Positivity rate is a measure of the disease prevalence in the population. If a very large number of people are infected, many more would be detected positive when tested. A higher positivity rate could be an indicator of faster transmission of the virus, either because the new mutants are faster-transmitting, or because physical distancing rules have been abandoned, allowing the virus to spread freely.

The positivity rate had kept on rising throughout the month of April and also the first week of May, but now there are signs that it might be stabilising. In fact, the growth curve of positivity rate looks very similar to that of the daily case count.

However, the observed stability in the positivity rate could also be a result of India’s testing capacity having reached its limit. The country’s testing numbers have hardly been able to keep pace with the increasing infection. While the daily case count increased five-fold in April, testing numbers grew only 1.8 times.
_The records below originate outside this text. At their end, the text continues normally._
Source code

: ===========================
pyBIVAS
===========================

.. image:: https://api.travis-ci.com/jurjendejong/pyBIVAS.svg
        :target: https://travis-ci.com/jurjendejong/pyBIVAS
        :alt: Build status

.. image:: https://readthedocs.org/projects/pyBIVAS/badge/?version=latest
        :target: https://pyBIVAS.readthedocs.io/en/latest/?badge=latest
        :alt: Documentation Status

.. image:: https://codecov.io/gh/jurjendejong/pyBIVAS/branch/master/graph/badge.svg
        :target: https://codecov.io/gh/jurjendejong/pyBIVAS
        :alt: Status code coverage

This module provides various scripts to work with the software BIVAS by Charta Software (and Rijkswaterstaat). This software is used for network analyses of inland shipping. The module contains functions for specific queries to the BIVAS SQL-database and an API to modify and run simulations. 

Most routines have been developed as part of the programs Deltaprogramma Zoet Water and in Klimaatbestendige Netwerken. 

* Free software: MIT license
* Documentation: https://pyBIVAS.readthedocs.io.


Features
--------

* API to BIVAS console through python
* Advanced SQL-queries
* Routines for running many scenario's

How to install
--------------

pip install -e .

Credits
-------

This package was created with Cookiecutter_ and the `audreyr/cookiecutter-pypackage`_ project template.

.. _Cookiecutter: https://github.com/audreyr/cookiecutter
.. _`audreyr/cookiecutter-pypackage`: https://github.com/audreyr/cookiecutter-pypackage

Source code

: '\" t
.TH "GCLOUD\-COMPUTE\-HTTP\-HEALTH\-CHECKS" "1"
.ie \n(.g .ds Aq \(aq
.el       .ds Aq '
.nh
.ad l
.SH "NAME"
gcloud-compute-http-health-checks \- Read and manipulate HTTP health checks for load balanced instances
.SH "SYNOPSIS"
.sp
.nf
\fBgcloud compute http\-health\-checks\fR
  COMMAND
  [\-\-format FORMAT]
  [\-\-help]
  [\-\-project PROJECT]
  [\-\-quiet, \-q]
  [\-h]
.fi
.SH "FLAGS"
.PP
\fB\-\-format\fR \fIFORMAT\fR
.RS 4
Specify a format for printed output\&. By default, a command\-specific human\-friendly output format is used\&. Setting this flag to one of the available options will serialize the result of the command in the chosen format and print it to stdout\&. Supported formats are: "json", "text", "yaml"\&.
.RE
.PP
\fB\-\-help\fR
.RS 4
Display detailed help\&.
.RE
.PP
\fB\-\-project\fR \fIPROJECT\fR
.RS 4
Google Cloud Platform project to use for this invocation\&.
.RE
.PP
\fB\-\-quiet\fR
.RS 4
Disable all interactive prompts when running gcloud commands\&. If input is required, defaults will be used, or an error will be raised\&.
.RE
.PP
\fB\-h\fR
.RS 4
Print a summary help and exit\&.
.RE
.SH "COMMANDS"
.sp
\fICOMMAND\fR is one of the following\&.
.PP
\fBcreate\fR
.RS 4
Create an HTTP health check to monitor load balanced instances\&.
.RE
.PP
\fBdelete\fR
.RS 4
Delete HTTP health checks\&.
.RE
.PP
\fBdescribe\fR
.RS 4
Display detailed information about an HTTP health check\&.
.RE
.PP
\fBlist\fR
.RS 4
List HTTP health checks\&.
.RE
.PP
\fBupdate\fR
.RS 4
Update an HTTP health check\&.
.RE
As a result, testing as a tool to control the spread of the disease — by forcing the known infected cases into isolation — was never very effective during the second wave.

There has been a tenfold rise in the daily count of deaths in the last 45 days. But as the case count has stabilised in the last two weeks, a further rise in number of deaths is getting arrested. But since it is a lagging indicator, there is a possibility that the deaths could still go on rising for a few days before coming down. As of now, about 4,000 deaths are being reported every day.